I think about coming here, to what has become my old spot, a lot. I can't seem to find the time when I'm inspired to say something and I can't remember what I was going to say when I do. I am so far behind.And can I just throw this thought out there- I feel guilty if I can't give both blogs equal attention
(representing favoritism toward my girls) that I get overwhelmed and just stay away altogether. Then I feel guilty for THAT!
I must tell you about her second birthday. I must tell you about the hope, the healing, the dark thoughts, and the rough spots of late. I will, but for now I have to write about Christmas.

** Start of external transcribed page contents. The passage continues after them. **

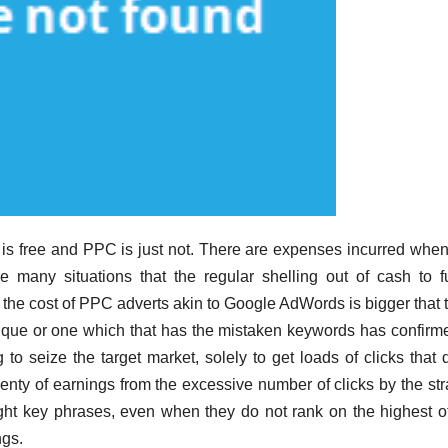
is free and PPC is just not. There are expenses incurred wh
re many situations that the regular shelling out of cash to 
he cost of PPC adverts akin to Google AdWords is bigger that t
ique or one which that has the mistaken keywords has confirm
 to seize the target market, solely to get loads of clicks that 
enty of earnings from the excessive number of clicks by the str
ight key phrases, even when they do not rank on the highest of
ngs.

Praise God, I am excited for Christmas! We put up the tree Thanksgiving weekend. Yes, we . Jamie and I. I had to beg him to do it the first year we were married, he dragged his feet so much that neither of us really enjoyed the time spent. So, I never asked him to help me again.The last two years as most of you know, was nothing short of a Christmas boycott from me. The grief was just too much. This year as I pulled the decorations out Jamie gleefully (not singing & dancing- gleeful in attitude) helped me set up the tree! I think the last two years of grief made him appreciate my celebratory-time-to-be-merry-holiday-loving side. He has his wife back.
We were given a huge box of presents, one for each day in December. We were nominated by an old employee to receive this box from a grief support organization. It couldn't have come at a better time! It would have been so hard to accept the gifts in years previous. In fact I may have even been angry about it. God knew this, she didn't. Her and I haven't spoken much since I left Peels.
Today I can say that I think of Audrey and just feel blessed to have her. She still belongs to me. She's my someone- my something to look forward to. Besides the throne- which I can't even fathom, she's the most exciting part of getting to heaven. I met her, I can grasp that love and joy because of her and her sister. With that comes healing. I chose healing. Someone once insinuated a time frame for grief, when Audrey had just died- like 3 weeks out. He said," ......something like 6 months to a year from now you'll feel so differently...." That didn't sit well with me. He was giving me a deadline and trying to disguise it as 'being here for me.' Needless to say I didn't answer his calls much. Enough of that, I don't want to get off track. My point is this, it took me about 18 months. I can honestly say that the dark cloud, the HARD work of grief that led to a place of peace and dare I say it, acceptance took 18 months. Then it took another six months to be able to accept that it is okay to feel this peace and acceptance.To see that it lasts, it wasn't just me unwilling to cope. It's mine. I get to keep it. It's a gift. Sure, there are hard times and I may regress- that's humanness.
Had things gone according to plan Audrey would have been approaching her second Birthday this Christmas. I just typed that with sadness but more with love and hope. I feel rich. Rich for having held her tininess in my arms. Rich for the grace that will carry me until I see her again. She is the first best Christmas present I could ever have received.